Home | About | Sematext search-lucene.com search-hadoop.com
 Search Hadoop and all its subprojects:

Switch to Threaded View
MapReduce, mail # user - Single JVM, many tasks: How do I know when I'm on the last map task

Copy link to this message
Single JVM, many tasks: How do I know when I'm on the last map task
Saptarshi Guha 2013-02-22, 20:17

In my Java Hadoop job, i have reset the reuse variable to be -1.
hence a JVM will process multiple tasks.

I have also seen to it that instead of writing to the job context, the
keys and values are accumulated in a hashtable.
When the bytes written to this table reach BUFSIZE (e..g 150MB)
i call my reducer(or what some call combiner) (inside the map task).

However if BUFSIZE is never accumulated my reducer is never called.
So i have to flush it. Now I could flush this in the map classes
'cleanup' method.
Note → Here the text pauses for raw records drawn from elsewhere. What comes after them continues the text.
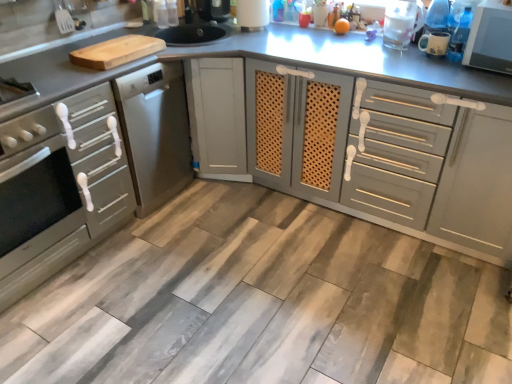
Question: Is satin silver oven at left positioned behind matte gray oven at left, which is the first cabinetry in left-to-right order?

Choices:
 (A) yes
 (B) no

Answer: (B)

Question: Is satin silver oven at left bigger than matte gray oven at left, which appears as the second cabinetry when viewed from the right?

Choices:
 (A) yes
 (B) no

Answer: (A)

Question: From a real-world perspective, does satin silver oven at left stand above matte gray oven at left, which is the first cabinetry in left-to-right order?

Choices:
 (A) yes
 (B) no

Answer: (B)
In that case, the data would be rewritten to the
same hashtable.

But at one point this hashtable must be written to the job context
onto the Hadoop Reduce stage. The way i see it, if i intend to share
this hashtable across map tasks (within the same JVM), i need to know
when the JVM has reached it's final map task. When that is complete,
then i know i *must* flush this to the job context.

Hopefully i've been some what clear. Does Hadoop 0.20.2 have an API
that tells the child JVM if it's on the last map task?